▶ **Input**:

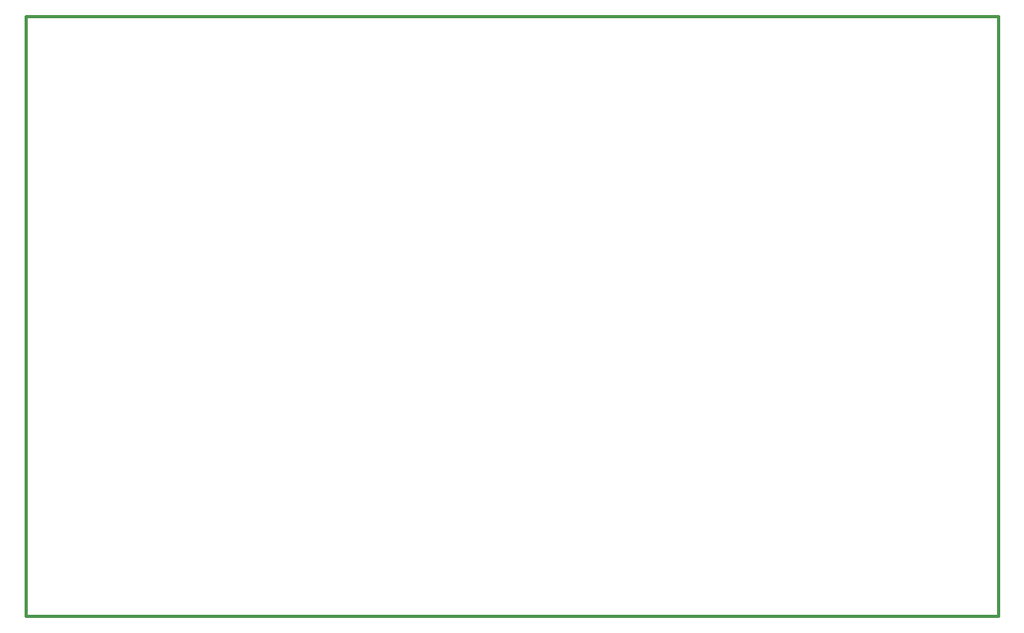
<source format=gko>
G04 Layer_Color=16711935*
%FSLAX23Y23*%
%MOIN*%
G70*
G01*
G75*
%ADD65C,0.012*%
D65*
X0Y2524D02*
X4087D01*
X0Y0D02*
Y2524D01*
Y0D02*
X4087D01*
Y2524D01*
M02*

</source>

...

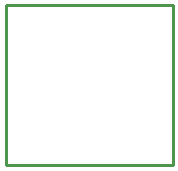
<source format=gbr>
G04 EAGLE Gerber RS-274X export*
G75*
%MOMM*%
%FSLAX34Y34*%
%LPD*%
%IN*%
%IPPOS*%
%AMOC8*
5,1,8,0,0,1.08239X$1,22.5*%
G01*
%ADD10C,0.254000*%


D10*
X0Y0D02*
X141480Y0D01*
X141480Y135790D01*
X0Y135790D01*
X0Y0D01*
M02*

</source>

▶ **Exercise**:
In the material, find each line with the word "format" and list it.

▶ **Exercise response**:
<source format=gko>
<source format=gbr>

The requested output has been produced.